Every time someone catches me eating cake, I tell them it’s my birthday.
Anyway, Happy 543rd Birthday to me!
STAYCATION DAY 1:
Filled the birdbath with Nescafé just to see the startled look on those vagrant House Finches.
[camping]
Him: Did you eat the last s’more?
Me: No.
Him: You’re lying.
Me: How do you know?
Him: Your pants are literally on fire.
Saw a guy with a giant locust crawling on his back. So I did what any responsible adult would do, said nothing and stared until I got bored.
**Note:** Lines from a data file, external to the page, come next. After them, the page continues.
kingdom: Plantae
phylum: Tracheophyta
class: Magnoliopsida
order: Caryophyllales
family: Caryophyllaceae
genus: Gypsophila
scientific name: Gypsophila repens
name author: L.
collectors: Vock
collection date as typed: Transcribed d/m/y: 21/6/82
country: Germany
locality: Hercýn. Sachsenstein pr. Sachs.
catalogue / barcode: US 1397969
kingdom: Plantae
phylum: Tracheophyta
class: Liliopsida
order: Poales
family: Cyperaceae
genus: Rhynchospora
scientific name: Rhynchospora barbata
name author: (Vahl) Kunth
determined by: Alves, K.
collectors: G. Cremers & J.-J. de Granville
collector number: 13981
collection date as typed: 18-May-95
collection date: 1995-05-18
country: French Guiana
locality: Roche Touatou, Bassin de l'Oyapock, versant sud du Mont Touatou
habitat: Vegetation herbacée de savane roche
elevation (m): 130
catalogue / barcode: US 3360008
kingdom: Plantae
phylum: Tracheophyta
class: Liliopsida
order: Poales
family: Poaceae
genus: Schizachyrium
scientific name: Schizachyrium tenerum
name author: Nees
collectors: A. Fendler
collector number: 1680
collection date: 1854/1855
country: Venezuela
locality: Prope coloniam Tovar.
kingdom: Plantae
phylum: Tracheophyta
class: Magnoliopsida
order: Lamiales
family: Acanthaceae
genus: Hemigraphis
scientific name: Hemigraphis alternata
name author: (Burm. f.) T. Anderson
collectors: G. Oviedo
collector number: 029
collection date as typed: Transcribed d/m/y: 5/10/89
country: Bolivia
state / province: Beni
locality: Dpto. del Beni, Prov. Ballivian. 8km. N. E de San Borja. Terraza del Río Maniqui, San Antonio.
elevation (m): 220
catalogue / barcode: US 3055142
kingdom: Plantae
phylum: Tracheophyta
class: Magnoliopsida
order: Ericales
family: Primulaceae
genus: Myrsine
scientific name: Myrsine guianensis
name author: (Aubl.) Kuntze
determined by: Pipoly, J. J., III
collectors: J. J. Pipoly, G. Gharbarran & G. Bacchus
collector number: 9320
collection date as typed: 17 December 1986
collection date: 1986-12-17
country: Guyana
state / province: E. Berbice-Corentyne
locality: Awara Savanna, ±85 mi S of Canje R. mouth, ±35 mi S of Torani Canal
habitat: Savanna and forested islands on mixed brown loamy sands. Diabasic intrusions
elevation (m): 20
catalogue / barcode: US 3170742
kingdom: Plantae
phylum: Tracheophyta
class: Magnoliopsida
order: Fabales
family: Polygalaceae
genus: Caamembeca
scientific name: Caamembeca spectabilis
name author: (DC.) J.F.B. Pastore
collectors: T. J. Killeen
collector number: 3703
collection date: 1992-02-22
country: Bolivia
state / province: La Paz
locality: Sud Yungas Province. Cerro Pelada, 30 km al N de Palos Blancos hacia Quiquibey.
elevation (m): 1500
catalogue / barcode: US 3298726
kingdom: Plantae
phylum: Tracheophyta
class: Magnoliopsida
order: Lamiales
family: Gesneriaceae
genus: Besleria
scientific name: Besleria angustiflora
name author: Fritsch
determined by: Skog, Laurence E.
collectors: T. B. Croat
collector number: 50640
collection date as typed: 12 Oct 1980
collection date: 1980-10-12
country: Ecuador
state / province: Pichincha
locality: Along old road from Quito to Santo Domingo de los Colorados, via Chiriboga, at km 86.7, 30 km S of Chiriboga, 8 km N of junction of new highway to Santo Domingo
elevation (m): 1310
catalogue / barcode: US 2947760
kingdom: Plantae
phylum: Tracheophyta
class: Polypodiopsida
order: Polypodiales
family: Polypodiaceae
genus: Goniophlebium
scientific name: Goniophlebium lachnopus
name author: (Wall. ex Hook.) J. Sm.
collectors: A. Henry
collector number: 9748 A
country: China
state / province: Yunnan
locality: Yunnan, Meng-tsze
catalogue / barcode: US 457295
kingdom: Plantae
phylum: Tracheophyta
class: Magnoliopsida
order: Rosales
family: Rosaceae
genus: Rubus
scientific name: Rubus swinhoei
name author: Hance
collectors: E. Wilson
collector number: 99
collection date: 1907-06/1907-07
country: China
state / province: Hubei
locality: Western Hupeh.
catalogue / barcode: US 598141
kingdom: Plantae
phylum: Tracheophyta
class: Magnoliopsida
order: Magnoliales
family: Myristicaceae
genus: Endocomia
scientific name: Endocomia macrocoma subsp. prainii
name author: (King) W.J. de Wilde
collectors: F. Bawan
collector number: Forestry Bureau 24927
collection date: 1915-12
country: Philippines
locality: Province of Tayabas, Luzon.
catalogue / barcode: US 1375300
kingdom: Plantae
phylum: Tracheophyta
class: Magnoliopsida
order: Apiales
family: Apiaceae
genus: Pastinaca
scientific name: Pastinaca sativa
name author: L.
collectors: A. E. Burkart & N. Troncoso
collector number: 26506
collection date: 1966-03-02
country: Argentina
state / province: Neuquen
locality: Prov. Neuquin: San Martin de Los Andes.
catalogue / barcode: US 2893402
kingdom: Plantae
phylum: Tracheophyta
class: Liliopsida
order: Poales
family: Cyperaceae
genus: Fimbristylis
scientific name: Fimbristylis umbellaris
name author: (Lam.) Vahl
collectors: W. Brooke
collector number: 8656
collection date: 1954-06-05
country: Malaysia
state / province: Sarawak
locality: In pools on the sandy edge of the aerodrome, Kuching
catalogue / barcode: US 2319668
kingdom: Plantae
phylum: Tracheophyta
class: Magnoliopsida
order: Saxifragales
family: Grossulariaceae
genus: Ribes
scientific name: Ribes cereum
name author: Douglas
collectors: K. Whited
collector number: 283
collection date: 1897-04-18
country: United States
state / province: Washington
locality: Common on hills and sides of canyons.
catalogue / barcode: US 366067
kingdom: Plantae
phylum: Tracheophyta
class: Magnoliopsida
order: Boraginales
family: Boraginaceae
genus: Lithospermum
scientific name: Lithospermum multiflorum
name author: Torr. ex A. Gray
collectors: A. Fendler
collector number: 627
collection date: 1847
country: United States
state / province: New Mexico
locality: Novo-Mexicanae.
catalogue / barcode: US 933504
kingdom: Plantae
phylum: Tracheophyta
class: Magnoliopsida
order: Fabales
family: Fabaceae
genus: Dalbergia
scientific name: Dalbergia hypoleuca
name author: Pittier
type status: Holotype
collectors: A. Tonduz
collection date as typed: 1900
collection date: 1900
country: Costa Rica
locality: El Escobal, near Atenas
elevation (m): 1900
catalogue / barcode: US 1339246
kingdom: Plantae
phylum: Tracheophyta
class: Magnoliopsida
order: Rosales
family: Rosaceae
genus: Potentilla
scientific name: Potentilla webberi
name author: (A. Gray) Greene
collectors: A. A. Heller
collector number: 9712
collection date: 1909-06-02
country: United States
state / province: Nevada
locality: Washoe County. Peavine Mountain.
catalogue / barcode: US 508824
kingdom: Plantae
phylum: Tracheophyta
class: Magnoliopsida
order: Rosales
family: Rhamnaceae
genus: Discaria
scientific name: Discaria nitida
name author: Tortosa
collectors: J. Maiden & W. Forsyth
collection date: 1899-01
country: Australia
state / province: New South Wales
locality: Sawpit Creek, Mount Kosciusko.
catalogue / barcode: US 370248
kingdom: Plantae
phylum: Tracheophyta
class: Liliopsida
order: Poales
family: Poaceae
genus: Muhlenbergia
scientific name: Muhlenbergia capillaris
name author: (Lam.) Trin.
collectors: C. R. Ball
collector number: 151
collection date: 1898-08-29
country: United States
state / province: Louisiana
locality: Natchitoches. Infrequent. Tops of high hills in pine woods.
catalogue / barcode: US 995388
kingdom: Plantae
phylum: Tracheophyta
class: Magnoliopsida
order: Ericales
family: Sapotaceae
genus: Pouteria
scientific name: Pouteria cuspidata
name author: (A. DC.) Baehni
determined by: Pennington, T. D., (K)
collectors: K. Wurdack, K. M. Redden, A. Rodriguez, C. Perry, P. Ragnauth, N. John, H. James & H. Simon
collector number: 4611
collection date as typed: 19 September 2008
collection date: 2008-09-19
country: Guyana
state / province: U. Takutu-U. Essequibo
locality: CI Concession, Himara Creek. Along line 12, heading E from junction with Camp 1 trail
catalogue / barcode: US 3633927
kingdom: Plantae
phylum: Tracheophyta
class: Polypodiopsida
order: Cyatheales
Why do people apologize when their dog runs up to you? You could stuff your dog down the back of my shirt and I’d give you a dollar
SON: *in James Bond costume*
Look Daddy, I’m a spy!ME: Well if that’s how you introduce yourself, you’re a really shit one.
[homeschooling]
ME: what is 345 minus 127?
DAUGHTER: 218
ME: *filling out tax form* thanks
Was complaining to my mom about my daughter’s attitude and she told me I should’ve named her payback.
You just know that years after all this is over, we’re all gonna be the batty grandparents chasing after our kids as they leave with our arms full of toilet paper like “TAKE THIS YOU NEVER KNOW WHEN YOU’LL NEED SOME AND THERE WON’T BE ANY.”
MOCKINGBIRD: Blah blah blah! Harper Lee is an idiot!
HARPER LEE: I just had a great idea for a book.
My son wants a new iPhone for Christmas and I’m having fond memories of when he couldn’t talk.
If she says “I have a question but don’t lie”, just know that she already has eight photos, three witnesses, a voice message and eighty six screenshots.